Does the 2018 judgement propose any major changes?

The 2018 judgment issued the following five ‘directions’ to the Election Commission:
1. A candidate must fill in the prescribed form.

2. The candidate must fill in bold letters that he is implicated in some crime.

3. The candidate must inform his party that he is implicated in some crime.

4. On receiving information from a candidate of his criminal antecedents, the party must put
this information on its website.

5. The criminal antecedents should be published by the candidate and his party in newspapers,
which are widely circulated in the locality. The information must be published in a local as
well as a national newspaper as well as the parties’ social media within 48 hours of selection
of candidate or two weeks before the first date of filing on nominations, whichever is earlier.

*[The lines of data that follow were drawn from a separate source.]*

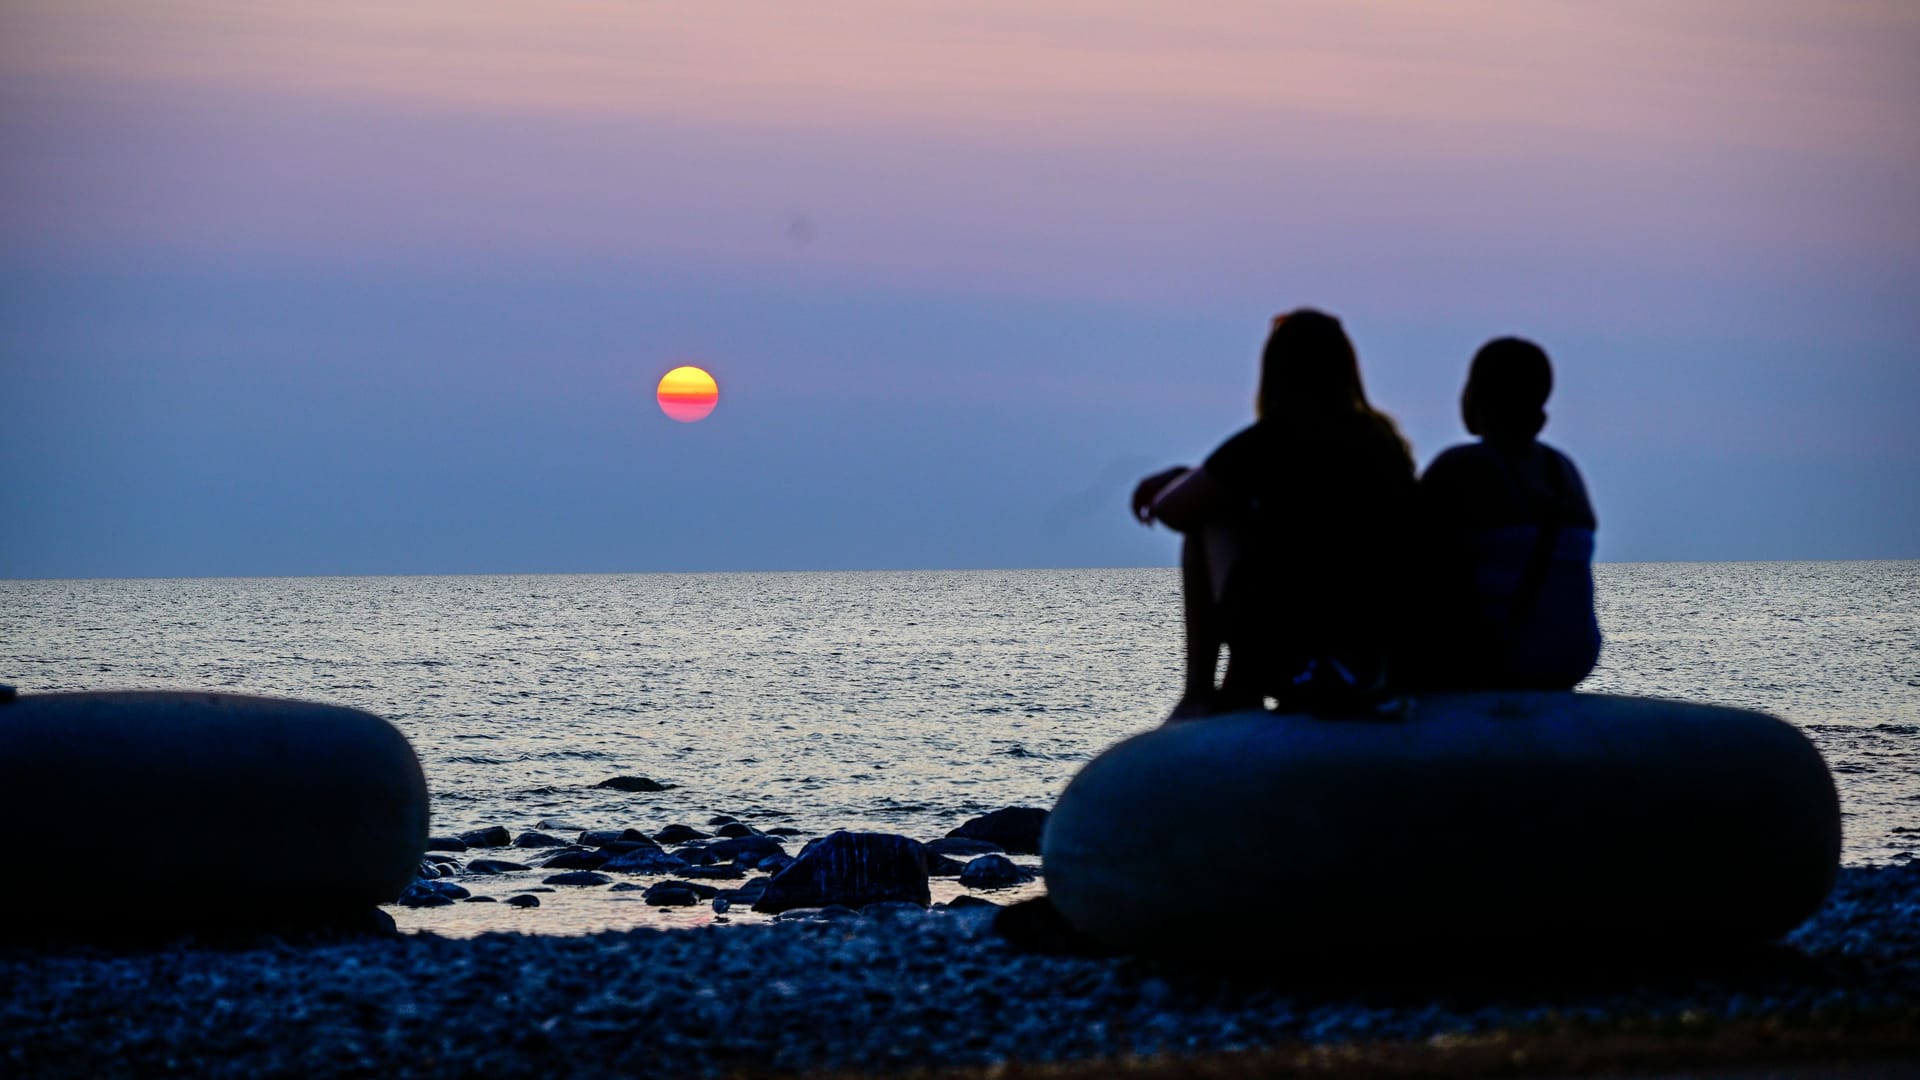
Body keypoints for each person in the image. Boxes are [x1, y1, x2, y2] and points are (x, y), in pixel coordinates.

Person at [1132, 309, 1417, 720]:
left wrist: (1185, 481)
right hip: (1381, 648)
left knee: (1208, 520)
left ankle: (1200, 693)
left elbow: (1174, 511)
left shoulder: (1273, 440)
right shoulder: (1383, 442)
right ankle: (1234, 689)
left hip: (1290, 651)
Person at [1415, 337, 1601, 690]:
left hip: (1498, 661)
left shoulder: (1461, 468)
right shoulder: (1565, 472)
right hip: (1571, 660)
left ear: (1479, 397)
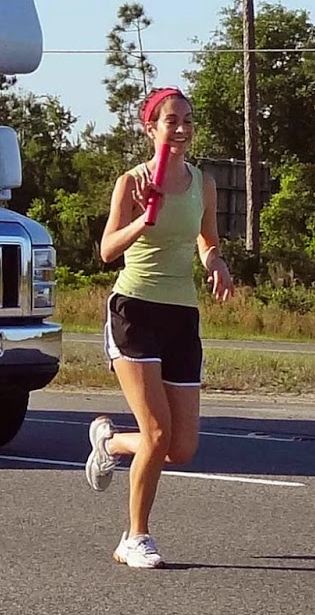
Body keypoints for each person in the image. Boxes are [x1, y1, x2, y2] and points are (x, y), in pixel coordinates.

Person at [84, 86, 234, 569]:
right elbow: (107, 250)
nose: (184, 129)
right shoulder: (132, 181)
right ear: (151, 128)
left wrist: (216, 263)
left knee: (181, 447)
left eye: (189, 120)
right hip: (135, 311)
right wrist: (141, 223)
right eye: (173, 120)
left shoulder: (202, 183)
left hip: (181, 315)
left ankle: (108, 442)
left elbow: (206, 240)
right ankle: (135, 538)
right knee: (155, 432)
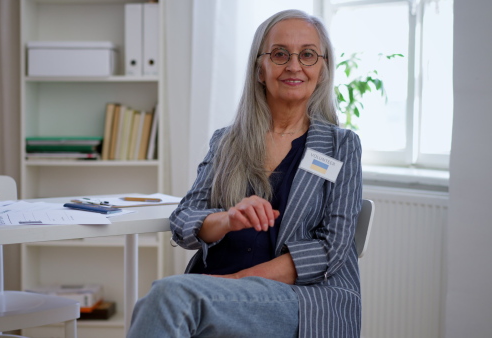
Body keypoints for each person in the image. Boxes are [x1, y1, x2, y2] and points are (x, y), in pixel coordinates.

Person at [128, 9, 362, 338]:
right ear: (259, 70)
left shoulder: (341, 147)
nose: (294, 65)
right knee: (161, 300)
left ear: (322, 70)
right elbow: (184, 219)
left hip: (299, 298)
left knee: (167, 296)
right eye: (280, 54)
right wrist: (227, 219)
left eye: (308, 55)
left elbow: (331, 247)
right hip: (215, 287)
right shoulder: (227, 141)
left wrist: (235, 283)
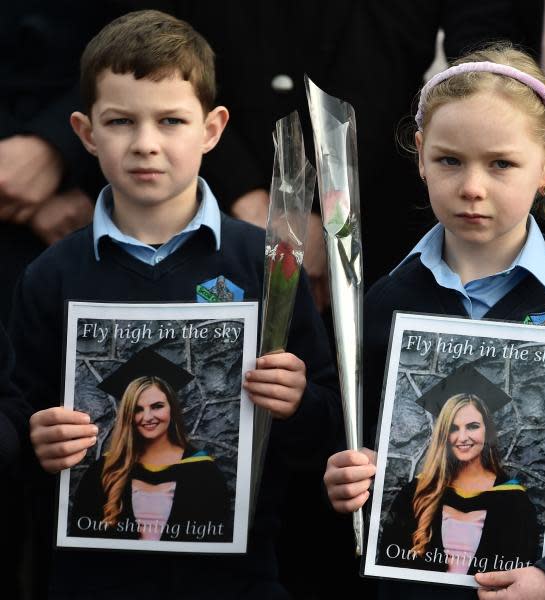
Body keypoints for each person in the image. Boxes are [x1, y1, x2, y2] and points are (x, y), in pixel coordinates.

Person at [10, 10, 339, 597]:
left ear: (212, 129)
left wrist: (298, 401)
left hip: (238, 578)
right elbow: (20, 416)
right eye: (120, 121)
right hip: (91, 581)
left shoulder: (267, 266)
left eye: (170, 120)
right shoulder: (52, 275)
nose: (145, 144)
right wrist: (38, 441)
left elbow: (332, 430)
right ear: (85, 133)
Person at [324, 43, 545, 599]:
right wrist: (345, 476)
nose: (473, 186)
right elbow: (356, 442)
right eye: (450, 160)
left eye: (501, 163)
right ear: (421, 156)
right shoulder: (382, 303)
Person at [379, 365, 539, 575]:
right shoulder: (416, 493)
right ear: (443, 435)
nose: (462, 437)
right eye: (454, 428)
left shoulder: (514, 500)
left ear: (486, 430)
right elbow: (390, 566)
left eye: (472, 426)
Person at [68, 349, 230, 543]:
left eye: (157, 406)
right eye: (137, 409)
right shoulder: (103, 471)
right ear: (128, 415)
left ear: (172, 409)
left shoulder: (204, 471)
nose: (147, 417)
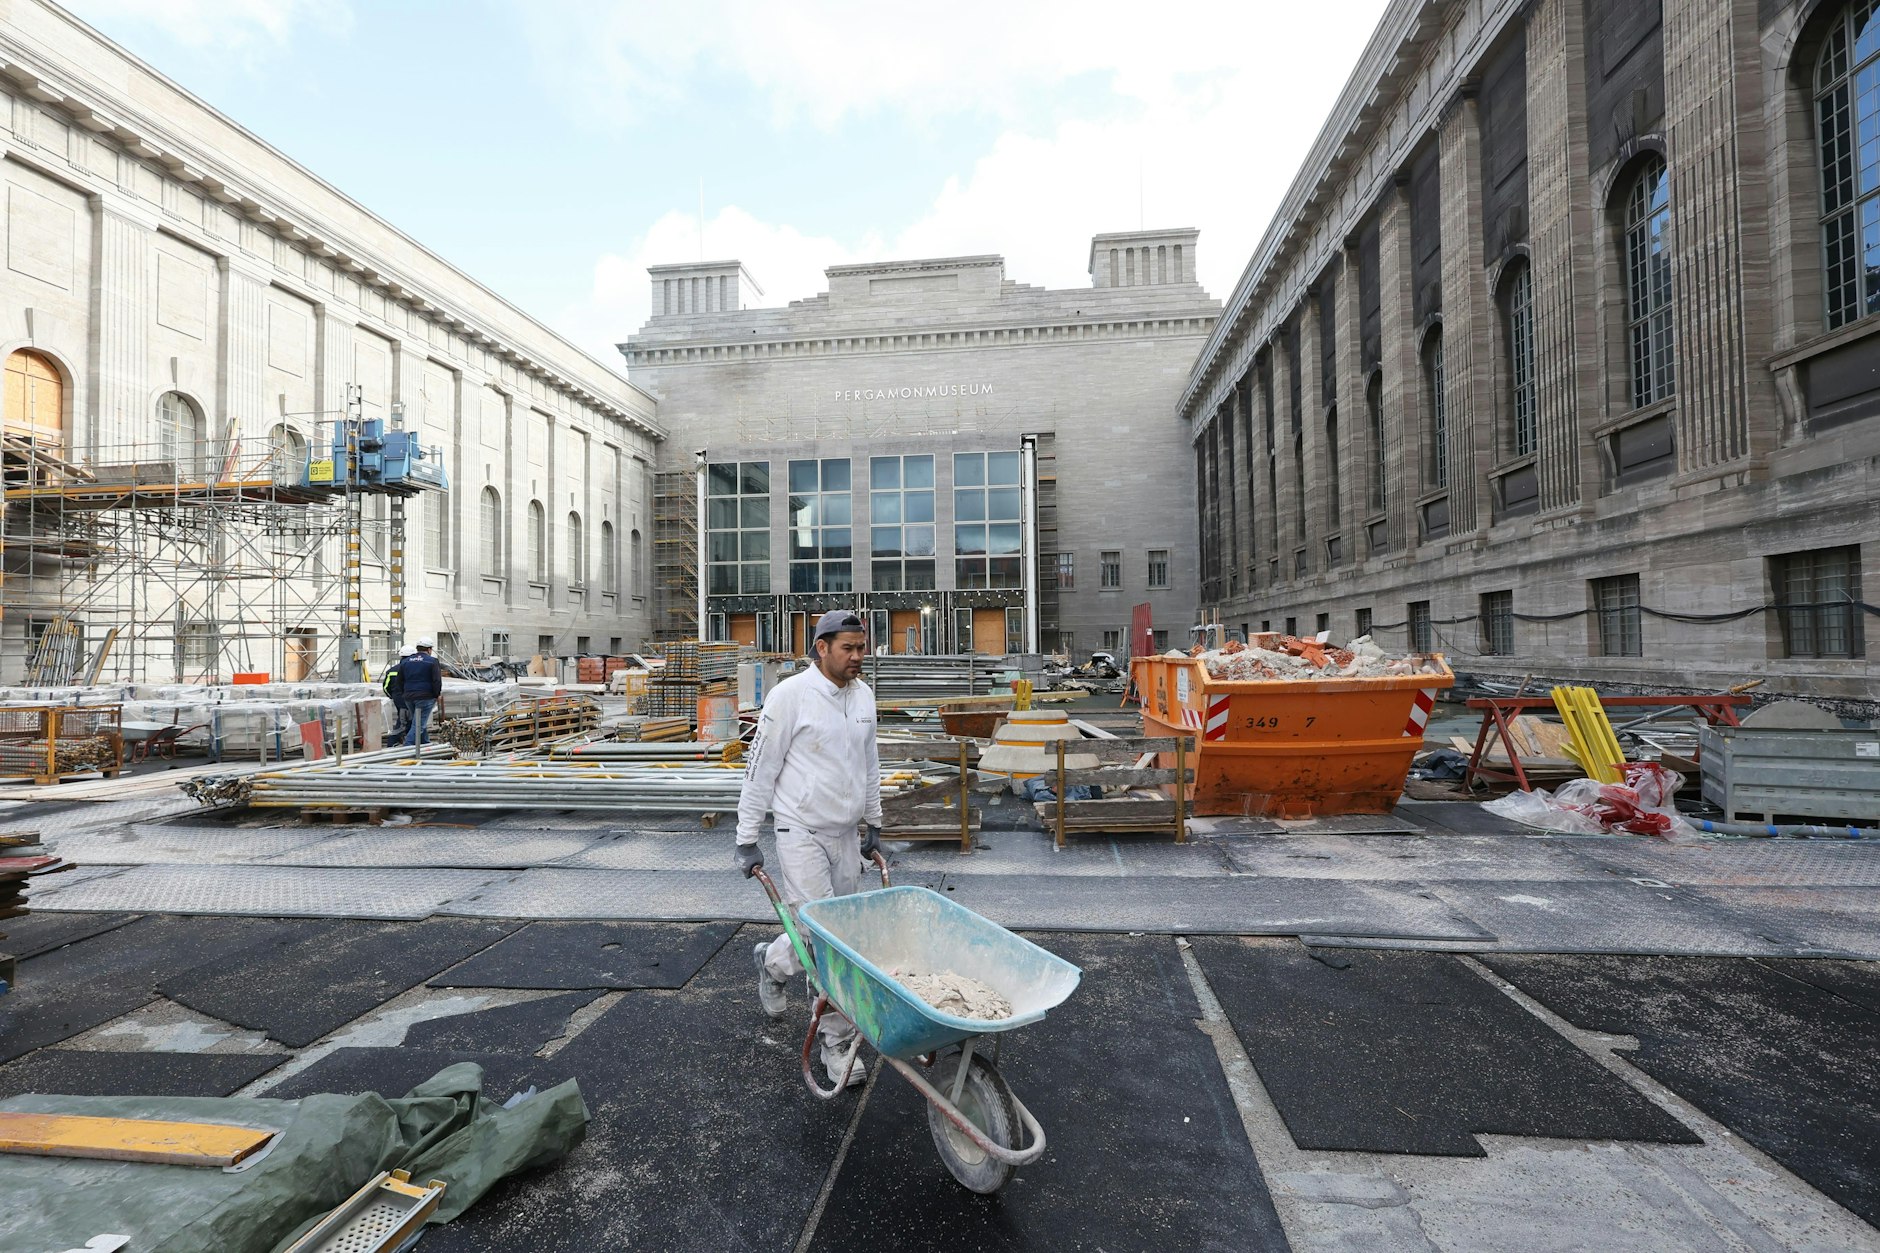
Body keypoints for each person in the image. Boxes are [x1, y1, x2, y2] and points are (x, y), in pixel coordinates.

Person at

It is important to note that, in the 2018 judgement, the Court did not entertain the petitioner’s
second request, which called for Section 125A to fall under the ambit of Section 8 of The
Representation of People Act. In other words, to automatically disqualify candidates who file false
affidavits. The Court did not entertain the plea citing separation of powers and recommend the
parliament to make a law that prevents candidates accused of serious crimes from entering politics.

While candidates have been required to submit details of their criminal cases to the poll panel
through an affidavit from the 2002 judgement onwards, the 2018 judgement expands the scope by
making it necessary to publish this information on party website, newspaper and television channel.